A new study published in Stem Cell Research and Therapy has shown that rejuvenating the astrocyte niche in the aged brains of mice leads to improved nervous system function at both the cellular and organismal levels [1].
A glia-centric approach
In brain aging, neurons are quite literally only half of the story; the other half is glial cells. These are diverse non-neuronal cells that collectively sustain the homeostasis of the nervous system. In the mammalian brain, they can be broadly subdivided into macroglia (astrocytes, oligodendrocytes) and microglia. When any of these cells become dysfunctional, neurons suffer too.
Astrocytes are the jacks of all trades in the brain. They provide energy support to neurons and play important roles in neurotransmission, synaptogenesis, and axon guidance. Similarly to microglia, the resident macrophages of the nervous system, astrocytes become reactive in response to injury and even assume the role of phagocytes when microglial dysfunction occurs [2].
Age-associated neurodegenerative diseases, along with brain aging itself, are accompanied by morphological atrophy and the functional impairment of astrocytes. Aged astrocytes lose their ability to sustain synaptic contacts and cover brain vessels with the tips of their processes, known as endfeet, and this leads to neurovascular dysfunction. Aged astrocytes can also lead to neuroinflammation, which might cause cognitive impairment.
In this study, the researchers sought to combat the deleterious effects of aged astrocytes by engrafting glial progenitor cells, which can give rise to either astrocytes or oligodendrocytes depending on context, into aged mouse brains.
Young cells in old brains
The researchers first generated glial progenitor cells from the embryonic neural stem cells collected from the cortices of ~15-day old mice. They then confirmed that the generated glial progenitor cells acquired astrocyte identities and could generate Ca+ waves, an important prerequisite for glial functioning and neuron-glia communication.
Next, the researchers transplanted glial progenitor cells into the somatosensory cortices of adult mice (6-8 months old).

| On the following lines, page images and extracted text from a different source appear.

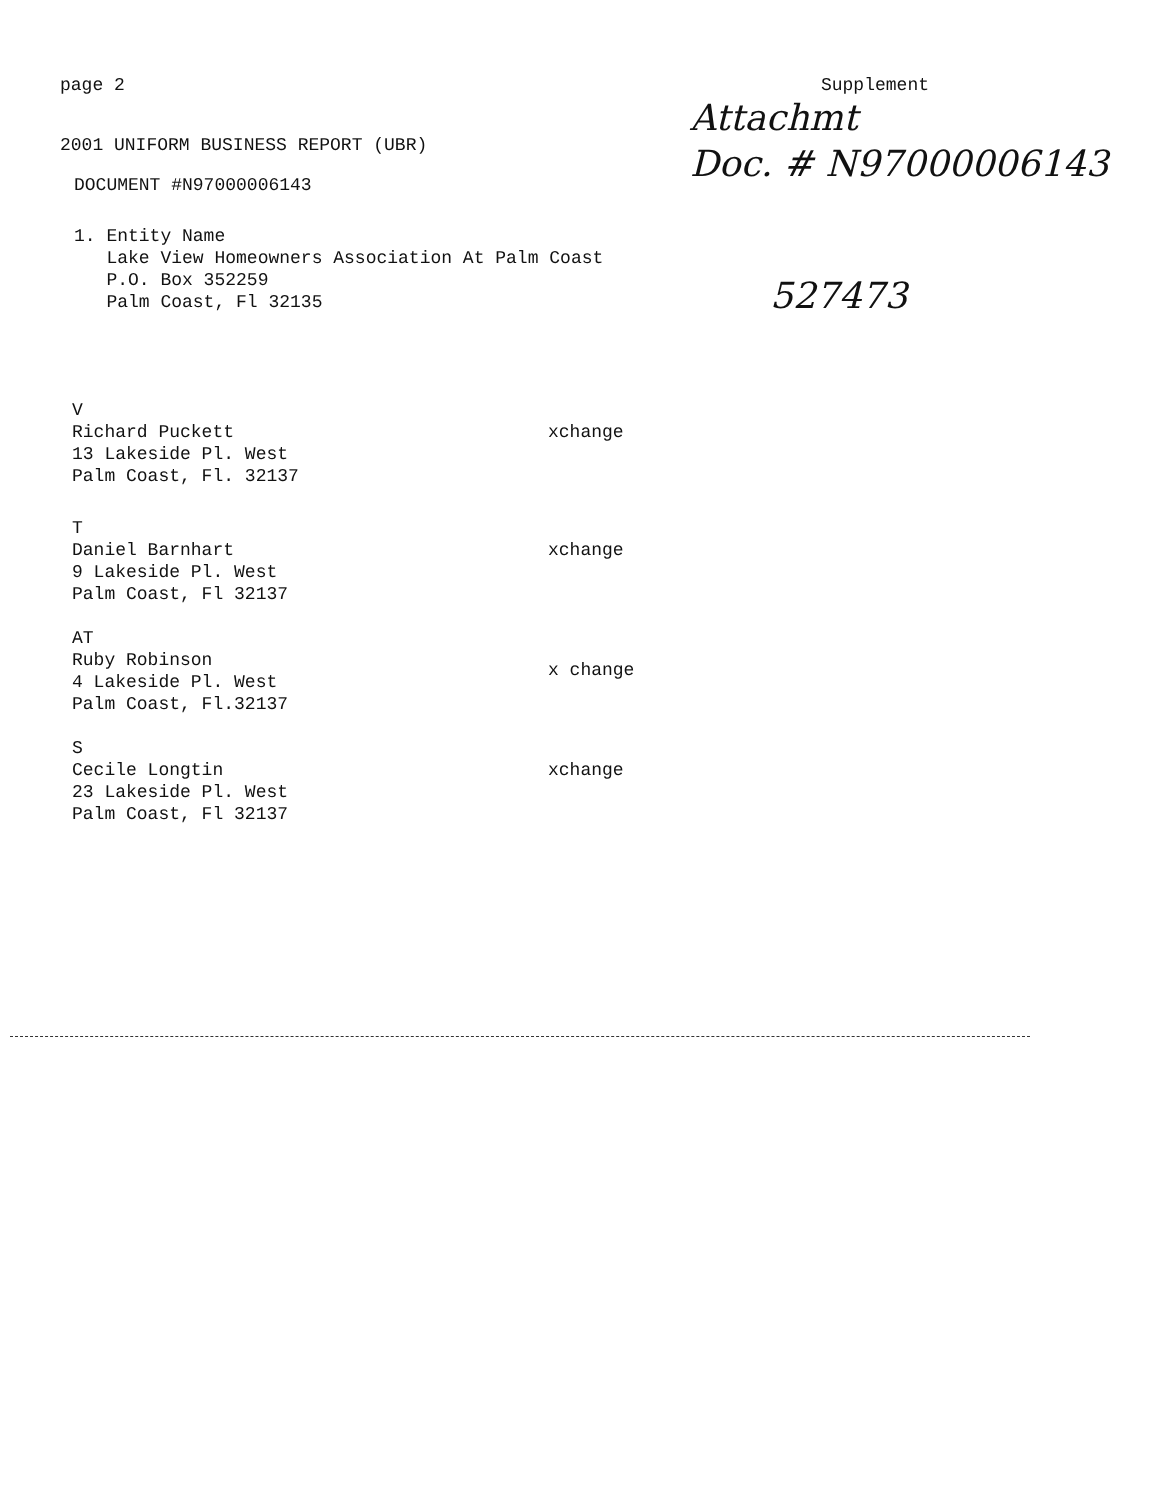page 2 Supplement
2001 UNIFORM BUSINESS REPORT (UBR)
Attachmt
Doc. # N97000006143
DOCUMENT #N97000006143
1. Entity Name
Lake View Homeowners Association At Palm Coast
P.O. Box 352259
Palm Coast, Fl 32135
527473
V
Richard Puckett
13 Lakeside Pl. West
Palm Coast, Fl. 32137
xchange
T
Daniel Barnhart
9 Lakeside Pl. West
Palm Coast, Fl 32137
xchange
AT
Ruby Robinson
4 Lakeside Pl. West
Palm Coast, Fl.32137
x change
S
Cecile Longtin
23 Lakeside Pl. West
Palm Coast, Fl 32137
xchange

This is the brain region responsible for sensory information processing. 12 months later, the animals were sacrificed and their brains dissected for histological analysis.
The majority of the transplanted cells turned into astrocytes and migrated from the injection sites. No tumors were detected. The engrafted astrocytes remained morphologically much younger (meaning structurally more complex) than the astrocytes of aged control mice. The transplanted astrocytes integrated into the aged brains and could form networks on par with young astrocytes.
The researchers describe another important morphological feature of engrafted astrocytes: they manage to establish and sustain endfeet along blood vessels. Moreover, their endfeet express the AQP4 water channel AQP4 in a highly localized manner. This is the opposute of what occurs during aging, which causes astrocytes to acquire dispersed AQP4 localization, which impairs the clearance of various solutes from the extracellular space.
Improved structure, better function
The researchers conducted behavioral tests to see if any functional improvements could be detected in mice. To this end, they employed an escape response test in which mice are placed in a cage and given a foot shock stimulation. The treated mice reacted more quickly, demonstrating a functional improvement of their somatosensory cortices.
Abstract
Aging causes astrocyte morphological degeneration and functional deficiency, which impairs neuronal functions. Until now, whether age-induced neuronal deficiency could be alleviated by engraftment of glial progenitor cell (GPC) derived astrocytes remained unknown. In the current study, GPCs were generated from embryonic cortical neural stem cells in vitro and transplanted into the brains of aged mice. Their integration and intervention effects in the aged brain were examined 12 months after transplantation. Results indicated that these in-vitro-generated GPC-derived astrocytes possessed normal functional properties. After transplantation they could migrate, differentiate, achieve long-term integration, and maintain much younger morphology in the aged brain. Additionally, these GPC-derived astrocytes established endfeet expressing aquaporin-4 (AQP4) and ameliorate AQP4 polarization in the aged neocortex. More importantly, age-dependent sensory response degeneration was reversed by GPC transplantation. This work demonstrates that rejuvenation of the astrocyte niche is a promising treatment to prevent age-induced degradation of neuronal and behavioral functions.
Conclusion
Although this is a mouse study, it builds upon previous research in paving a way to treating various neurodegenerative diseases by transplanting glial progenitor cells. Importantly, the engrafted glial progenitor cells generated astrocytes that migrate, integrate into the existing neuro-glial networks, and fulfill their function while maintaining a younger morphology than their surrounding partners. The engrafted cells also ameliorated age-induced sensory dysfunction, which demonstrates a neuroprotective effect of the treatment.